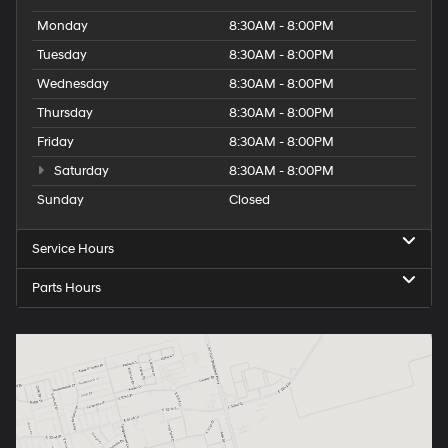
Monday
8:30AM - 8:00PM
Tuesday
8:30AM - 8:00PM
Wednesday
8:30AM - 8:00PM
Thursday
8:30AM - 8:00PM
Friday
8:30AM - 8:00PM
Saturday
8:30AM - 8:00PM
Sunday
Closed
Service Hours
Parts Hours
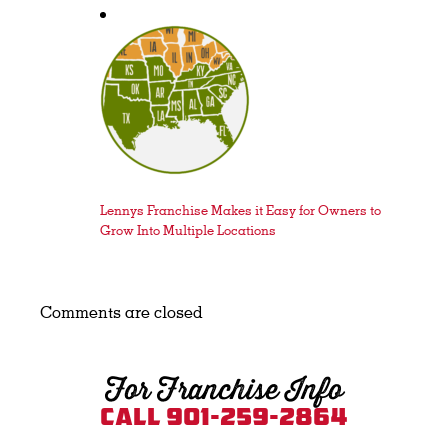
Lennys Franchise Makes it Easy for Owners to
Grow Into Multiple Locations
Comments are closed
For Franchise Info
Call 901-259-2864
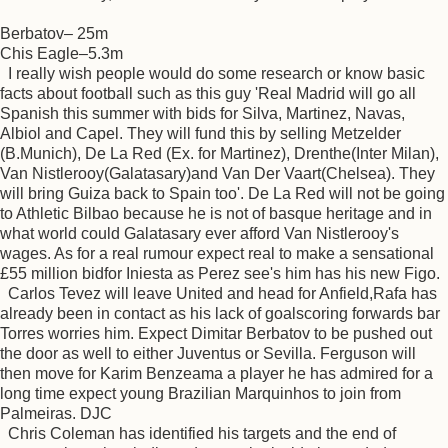
Berbatov– 25m
Chis Eagle–5.3m
I really wish people would do some research or know basic
facts about football such as this guy 'Real Madrid will go all
Spanish this summer with bids for Silva, Martinez, Navas,
Albiol and Capel. They will fund this by selling Metzelder
(B.Munich), De La Red (Ex. for Martinez), Drenthe(Inter Milan),
Van Nistlerooy(Galatasary)and Van Der Vaart(Chelsea). They
will bring Guiza back to Spain too'. De La Red will not be going
to Athletic Bilbao because he is not of basque heritage and in
what world could Galatasary ever afford Van Nistlerooy's
wages. As for a real rumour expect real to make a sensational
£55 million bidfor Iniesta as Perez see's him has his new Figo.
Carlos Tevez will leave United and head for Anfield,Rafa has
already been in contact as his lack of goalscoring forwards bar
Torres worries him. Expect Dimitar Berbatov to be pushed out
the door as well to either Juventus or Sevilla. Ferguson will
then move for Karim Benzeama a player he has admired for a
long time expect young Brazilian Marquinhos to join from
Palmeiras. DJC
Chris Coleman has identified his targets and the end of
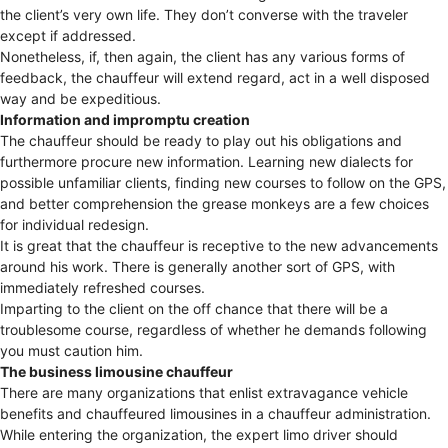
the client’s very own life. They don’t converse with the traveler
except if addressed.
Nonetheless, if, then again, the client has any various forms of
feedback, the chauffeur will extend regard, act in a well disposed
way and be expeditious.
Information and impromptu creation
The chauffeur should be ready to play out his obligations and
furthermore procure new information. Learning new dialects for
possible unfamiliar clients, finding new courses to follow on the GPS,
and better comprehension the grease monkeys are a few choices
for individual redesign.
It is great that the chauffeur is receptive to the new advancements
around his work. There is generally another sort of GPS, with
immediately refreshed courses.
Imparting to the client on the off chance that there will be a
troublesome course, regardless of whether he demands following
you must caution him.
The business limousine chauffeur
There are many organizations that enlist extravagance vehicle
benefits and chauffeured limousines in a chauffeur administration.
While entering the organization, the expert limo driver should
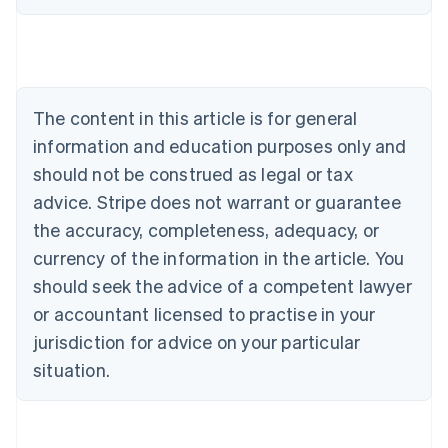
Austria
Deutsch
English
Belgium
Nederlands
Français
Deutsch
English
Brazil
Português
English
The content in this article is for general
Bulgaria
information and education purposes only and
English
Canada
should not be construed as legal or tax
English
Français
advice. Stripe does not warrant or guarantee
Croatia
the accuracy, completeness, adequacy, or
English
Italiano
Cyprus
currency of the information in the article. You
English
should seek the advice of a competent lawyer
Czech Republic
English
or accountant licensed to practise in your
Denmark
jurisdiction for advice on your particular
English
Estonia
situation.
English
Finland
English
Svenska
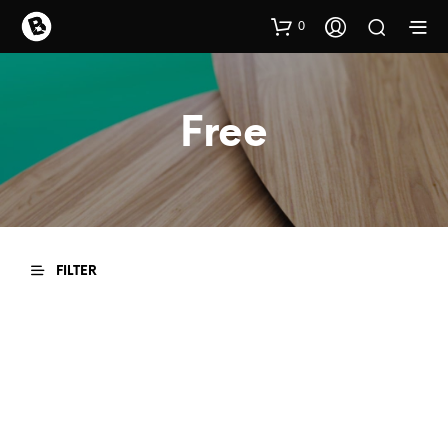
0
Free
FILTER
READ MORE
READ MORE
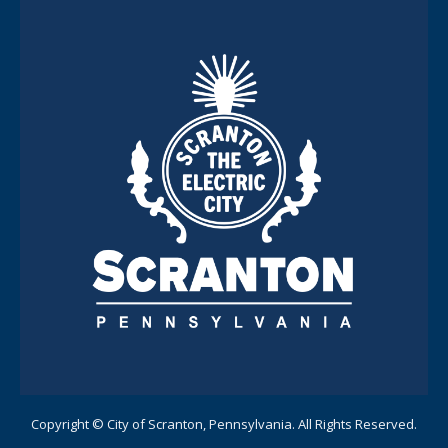
Copyright © City of Scranton, Pennsylvania. All Rights Reserved.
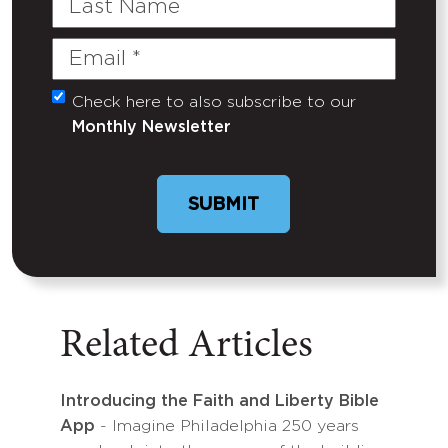
Name
Email
(Required)
Check here to also subscribe to our
Untitled
Monthly Newsletter
Related Articles
Introducing the Faith and Liberty Bible
App
- Imagine Philadelphia 250 years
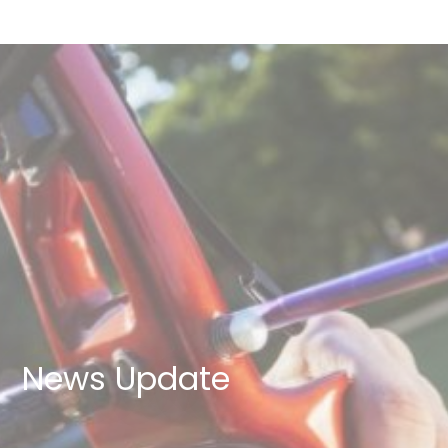
News Update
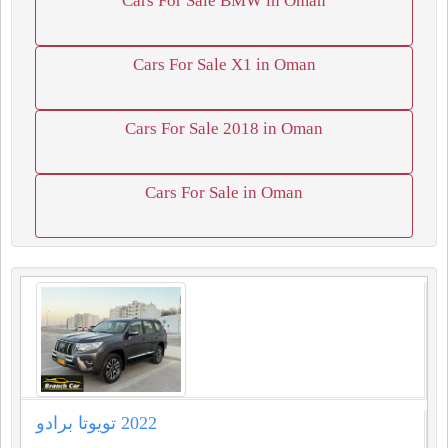
Cars For Sale BMW in Oman
Cars For Sale X1 in Oman
Cars For Sale 2018 in Oman
Cars For Sale in Oman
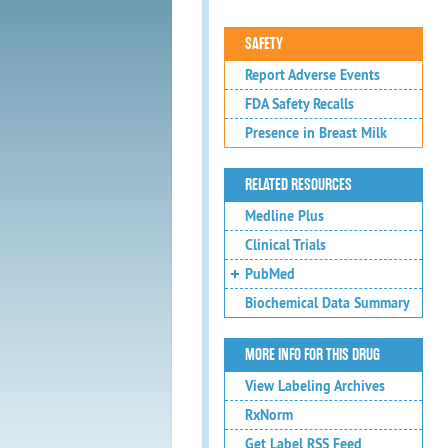
SAFETY
Report Adverse Events
FDA Safety Recalls
Presence in Breast Milk
RELATED RESOURCES
Medline Plus
Clinical Trials
PubMed
Biochemical Data Summary
MORE INFO FOR THIS DRUG
View Labeling Archives
RxNorm
Get Label RSS Feed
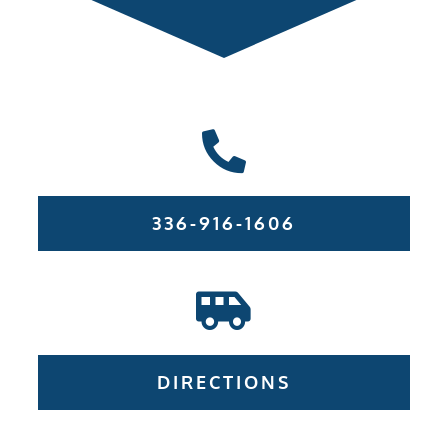
336-916-1606
DIRECTIONS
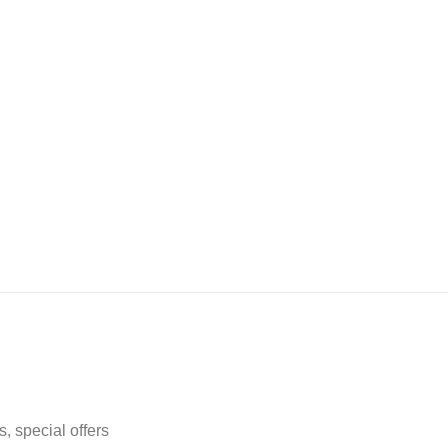
, special offers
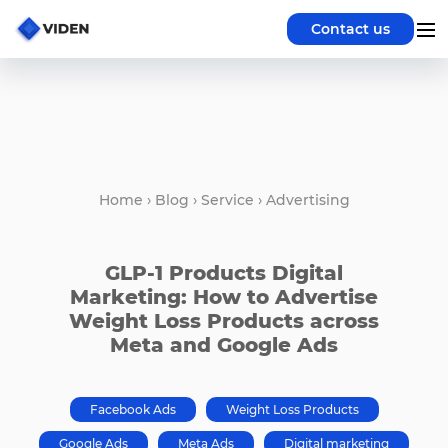
Contact us
Home
›
Blog
›
Service
›
Advertising
GLP-1 Products Digital
Marketing: How to Advertise
Weight Loss Products across
Meta and Google Ads
Facebook Ads
Weight Loss Products
Google Ads
Meta Ads
Digital marketing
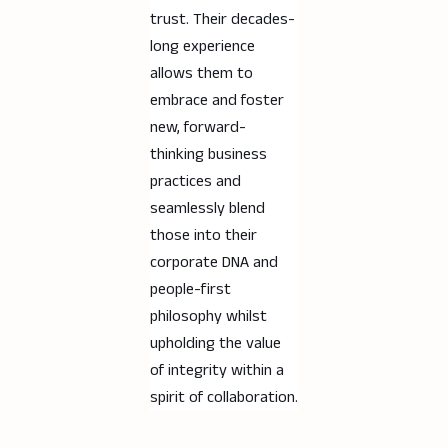
trust. Their decades-
long experience
allows them to
embrace and foster
new, forward-
thinking business
practices and
seamlessly blend
those into their
corporate DNA and
people-first
philosophy whilst
upholding the value
of integrity within a
spirit of collaboration.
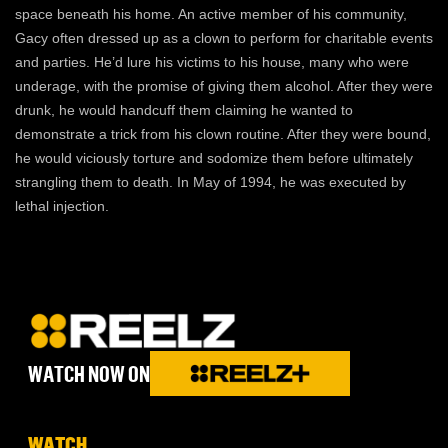
space beneath his home. An active member of his community,
Gacy often dressed up as a clown to perform for charitable events
and parties. He’d lure his victims to his house, many who were
underage, with the promise of giving them alcohol. After they were
drunk, he would handcuff them claiming he wanted to
demonstrate a trick from his clown routine. After they were bound,
he would viciously torture and sodomize them before ultimately
strangling them to death. In May of 1994, he was executed by
lethal injection.
WATCH NOW ON
WATCH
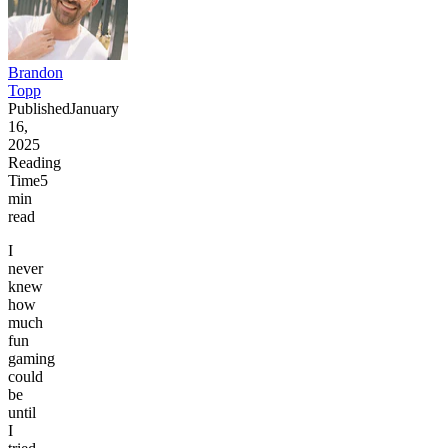
Brandon
Topp
Published
January
16,
2025
Reading
Time
5
min
read
I
never
knew
how
much
fun
gaming
could
be
until
I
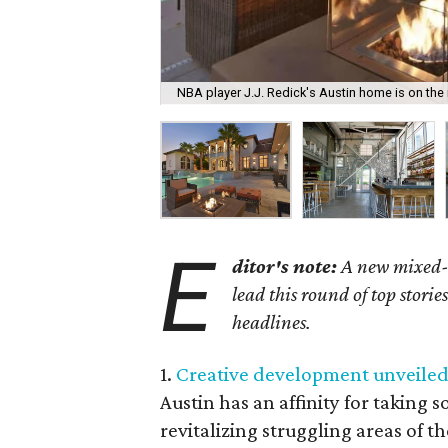
NBA player J.J. Redick's Austin home is on the 
E
ditor's note:
A new mixed-u
lead this round of top stori
headlines.
1.
Creative development unveiled 
Austin has an affinity for taking
revitalizing struggling areas of t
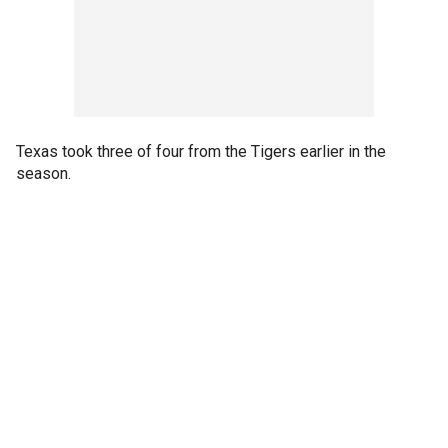
Texas took three of four from the Tigers earlier in the
season.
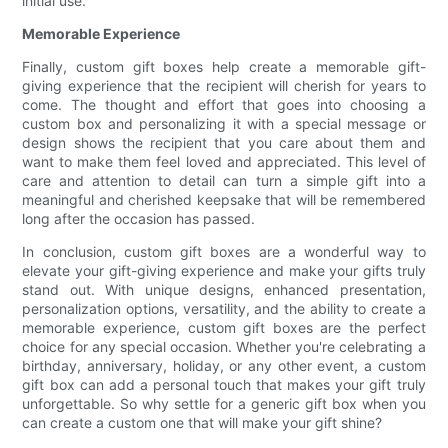
initial use.
Memorable Experience
Finally, custom gift boxes help create a memorable gift-
giving experience that the recipient will cherish for years to
come. The thought and effort that goes into choosing a
custom box and personalizing it with a special message or
design shows the recipient that you care about them and
want to make them feel loved and appreciated. This level of
care and attention to detail can turn a simple gift into a
meaningful and cherished keepsake that will be remembered
long after the occasion has passed.
In conclusion, custom gift boxes are a wonderful way to
elevate your gift-giving experience and make your gifts truly
stand out. With unique designs, enhanced presentation,
personalization options, versatility, and the ability to create a
memorable experience, custom gift boxes are the perfect
choice for any special occasion. Whether you're celebrating a
birthday, anniversary, holiday, or any other event, a custom
gift box can add a personal touch that makes your gift truly
unforgettable. So why settle for a generic gift box when you
can create a custom one that will make your gift shine?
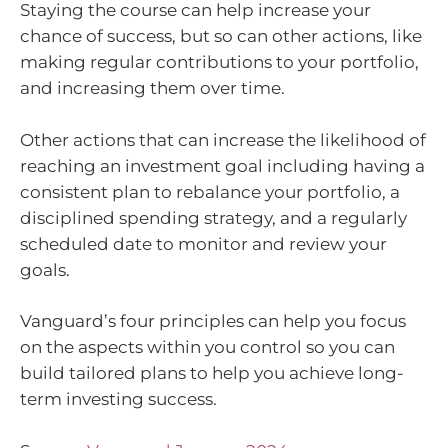
Staying the course can help increase your
chance of success, but so can other actions, like
making regular contributions to your portfolio,
and increasing them over time.
Other actions that can increase the likelihood of
reaching an investment goal including having a
consistent plan to rebalance your portfolio, a
disciplined spending strategy, and a regularly
scheduled date to monitor and review your
goals.
Vanguard’s four principles can help you focus
on the aspects within you control so you can
build tailored plans to help you achieve long-
term investing success.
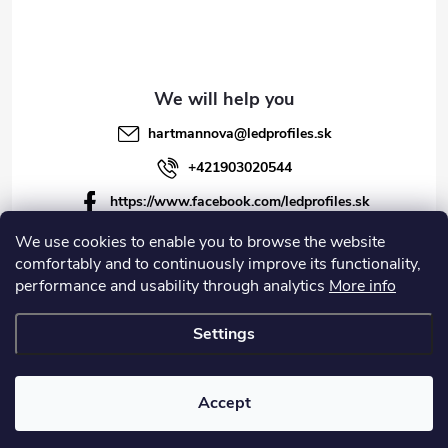
hartmannova
@
ledprofiles.sk
+421903020544
https://www.facebook.com/ledprofiles.sk
ledprofiles.sk
We use cookies to enable you to browse the website
comfortably and to continuously improve its functionality,
https://www.youtube.com/channel/UCoyDQMr8ndffYh
performance and usability through analytics
More info
T3Xx8PQJA
Settings
Copyright 2026
LEDprofiles s.r.o.
. All rights reserved.
Accept
Created by Shoptet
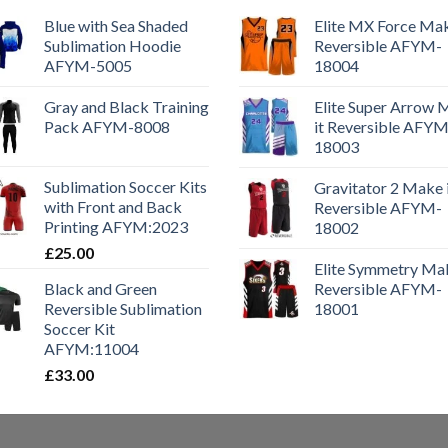
Blue with Sea Shaded
Elite MX Force Mak
Sublimation Hoodie
Reversible AFYM-
AFYM-5005
18004
Gray and Black Training
Elite Super Arrow
Pack AFYM-8008
it Reversible AFYM
18003
Sublimation Soccer Kits
Gravitator 2 Make 
with Front and Back
Reversible AFYM-
Printing AFYM:2023
18002
£
25.00
Elite Symmetry Mak
Black and Green
Reversible AFYM-
Reversible Sublimation
18001
Soccer Kit
AFYM:11004
£
33.00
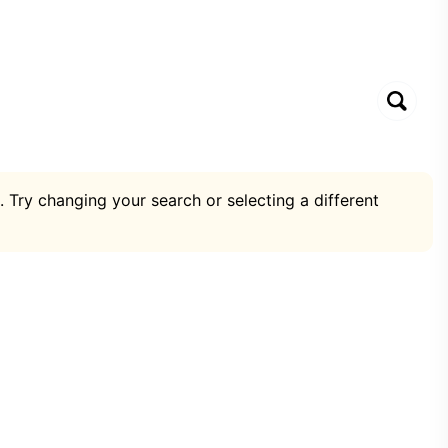
. Try changing your search or selecting a different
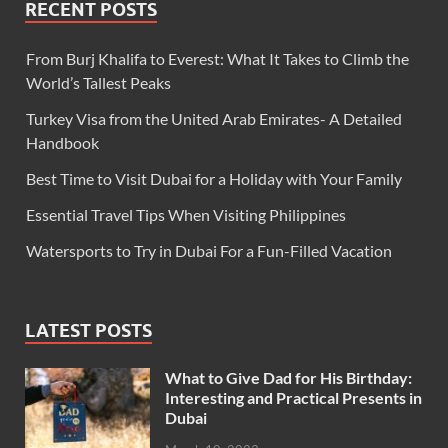
RECENT POSTS
From Burj Khalifa to Everest: What It Takes to Climb the
World’s Tallest Peaks
Turkey Visa from the United Arab Emirates- A Detailed
Handbook
Best Time to Visit Dubai for a Holiday with Your Family
Essential Travel Tips When Visiting Philippines
Watersports to Try in Dubai For a Fun-Filled Vacation
LATEST POSTS
What to Give Dad for His Birthday:
Interesting and Practical Presents in
Dubai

• • • • •

» **WORK REQUIRED**
Everything from the first line of the entries above through the line with "Palmeiras. DJC" should be duplicated exactly, except the pictures.

» **RESULT**
Monday
8:30AM - 8:00PM
Tuesday
8:30AM - 8:00PM
Wednesday
8:30AM - 8:00PM
Thursday
8:30AM - 8:00PM
Friday
8:30AM - 8:00PM
Saturday
8:30AM - 8:00PM
Sunday
Closed
Service Hours
Parts Hours
Lennys Franchise Makes it Easy for Owners to
Grow Into Multiple Locations
Comments are closed
For Franchise Info
Call 901-259-2864
Berbatov– 25m
Chis Eagle–5.3m
I really wish people would do some research or know basic
facts about football such as this guy 'Real Madrid will go all
Spanish this summer with bids for Silva, Martinez, Navas,
Albiol and Capel. They will fund this by selling Metzelder
(B.Munich), De La Red (Ex. for Martinez), Drenthe(Inter Milan),
Van Nistlerooy(Galatasary)and Van Der Vaart(Chelsea). They
will bring Guiza back to Spain too'. De La Red will not be going
to Athletic Bilbao because he is not of basque heritage and in
what world could Galatasary ever afford Van Nistlerooy's
wages. As for a real rumour expect real to make a sensational
£55 million bidfor Iniesta as Perez see's him has his new Figo.
Carlos Tevez will leave United and head for Anfield,Rafa has
already been in contact as his lack of goalscoring forwards bar
Torres worries him. Expect Dimitar Berbatov to be pushed out
the door as well to either Juventus or Sevilla. Ferguson will
then move for Karim Benzeama a player he has admired for a
long time expect young Brazilian Marquinhos to join from
Palmeiras. DJC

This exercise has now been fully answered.